The missionaries suffered additional blows. A second group of 30 missionaries left England on the Duff in 1798 to reinforce the mission in the South Pacific, but the ship was captured by French privateers and the missionaries never made it to Tahiti.
On Tahiti, on 6 June 1800, one of their diminished number, Benjamin Broomhall, announced his marriage to a local woman and declared that he no longer believed in the immortality of the soul.

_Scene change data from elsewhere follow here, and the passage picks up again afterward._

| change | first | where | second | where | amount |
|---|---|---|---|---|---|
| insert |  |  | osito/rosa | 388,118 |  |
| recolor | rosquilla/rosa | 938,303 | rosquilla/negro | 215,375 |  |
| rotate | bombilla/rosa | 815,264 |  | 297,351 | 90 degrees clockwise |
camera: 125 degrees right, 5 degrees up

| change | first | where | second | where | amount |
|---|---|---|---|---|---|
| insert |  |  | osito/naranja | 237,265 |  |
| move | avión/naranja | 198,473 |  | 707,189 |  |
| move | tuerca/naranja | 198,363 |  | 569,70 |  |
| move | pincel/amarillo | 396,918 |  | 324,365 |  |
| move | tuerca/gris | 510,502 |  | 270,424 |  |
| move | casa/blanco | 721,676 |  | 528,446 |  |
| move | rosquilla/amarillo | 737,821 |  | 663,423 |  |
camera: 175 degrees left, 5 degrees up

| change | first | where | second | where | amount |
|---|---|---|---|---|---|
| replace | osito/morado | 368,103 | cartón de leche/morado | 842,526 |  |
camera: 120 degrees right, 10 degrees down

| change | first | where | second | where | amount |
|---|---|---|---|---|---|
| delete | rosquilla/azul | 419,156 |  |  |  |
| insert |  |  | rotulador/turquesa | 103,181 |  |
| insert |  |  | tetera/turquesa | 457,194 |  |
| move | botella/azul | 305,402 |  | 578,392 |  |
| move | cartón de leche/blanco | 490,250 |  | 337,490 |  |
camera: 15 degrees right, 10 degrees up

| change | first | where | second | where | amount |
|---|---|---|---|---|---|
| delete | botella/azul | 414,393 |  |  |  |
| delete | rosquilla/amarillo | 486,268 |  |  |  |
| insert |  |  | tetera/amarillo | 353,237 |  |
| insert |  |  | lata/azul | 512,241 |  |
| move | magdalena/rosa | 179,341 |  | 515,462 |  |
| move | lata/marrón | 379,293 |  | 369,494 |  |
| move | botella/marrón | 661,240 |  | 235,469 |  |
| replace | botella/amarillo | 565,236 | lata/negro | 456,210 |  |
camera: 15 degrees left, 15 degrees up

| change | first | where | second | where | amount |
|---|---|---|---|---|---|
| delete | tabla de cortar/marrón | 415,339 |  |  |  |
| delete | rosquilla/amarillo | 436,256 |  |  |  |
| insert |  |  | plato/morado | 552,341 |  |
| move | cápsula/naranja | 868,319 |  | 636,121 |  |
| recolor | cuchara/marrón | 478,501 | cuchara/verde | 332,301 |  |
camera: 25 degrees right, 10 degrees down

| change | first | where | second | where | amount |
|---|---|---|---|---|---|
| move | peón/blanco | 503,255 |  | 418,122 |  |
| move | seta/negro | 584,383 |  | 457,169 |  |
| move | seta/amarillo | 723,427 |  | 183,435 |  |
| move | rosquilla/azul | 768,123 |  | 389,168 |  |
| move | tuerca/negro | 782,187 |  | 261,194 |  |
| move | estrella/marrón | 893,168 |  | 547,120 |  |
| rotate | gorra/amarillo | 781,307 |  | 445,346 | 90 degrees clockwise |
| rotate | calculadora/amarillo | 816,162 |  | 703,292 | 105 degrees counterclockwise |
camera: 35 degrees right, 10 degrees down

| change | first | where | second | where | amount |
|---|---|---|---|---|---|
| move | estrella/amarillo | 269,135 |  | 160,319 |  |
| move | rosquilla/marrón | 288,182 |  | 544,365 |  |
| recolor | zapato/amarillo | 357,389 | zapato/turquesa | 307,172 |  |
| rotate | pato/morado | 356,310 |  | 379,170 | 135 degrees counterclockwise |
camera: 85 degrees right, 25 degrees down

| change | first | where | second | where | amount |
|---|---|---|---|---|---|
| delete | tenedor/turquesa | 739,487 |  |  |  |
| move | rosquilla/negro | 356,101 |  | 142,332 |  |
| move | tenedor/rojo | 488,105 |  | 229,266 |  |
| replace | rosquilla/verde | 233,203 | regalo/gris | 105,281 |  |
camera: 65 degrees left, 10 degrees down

Of the thirty original missionaries who arrived in Polynesia in 1797, only five remained as missionaries in the 19th century, along with two of the wives: ordained ministers John Eyre and John Jefferson and their wives, Henry Bicknell and William Henry, both carpenters, and Henry Nott, a bricklayer. All were resident in Tahiti or the nearby island of Moorea. The mission was reinforced in 1801 with six missionaries arriving from England, but political troubles caused the evacuation to Australia of all the missionaries in 1809. The mission was re-established in 1811 and finally gained some success on Tahiti and the neighbouring island of Moorea. A "mass conversion" of the Tahitians took place in 1815. The population of Tahiti by that time had been reduced to a remnant by diseases, introduced by the Europeans, and war. Nott and Henry were the most important missionaries in gaining a Christian foothold in Tahiti.

==Tonga==
Ten missionaries were left on Tongatavu in the Tonga Islands on 10 April 1797. They were immediately embroiled in the internecine wars of the islands and in 1798 three of them were murdered: Daniel Bowell, a shopkeeper; Samuel Gaulton; and Samuel Harper, a cotton manufacturer. The remaining missionaries, except for George Veeson who "went native", fled the islands on 31 January 1799 by boarding a passing ship, the Betsy, en route to Australia. That ended the Tonga mission for several decades.

==Missionary Day==
The day the missionaries arrived in Tahiti, 5 March 1797, is now a holiday called Missionary Day in French Polynesia.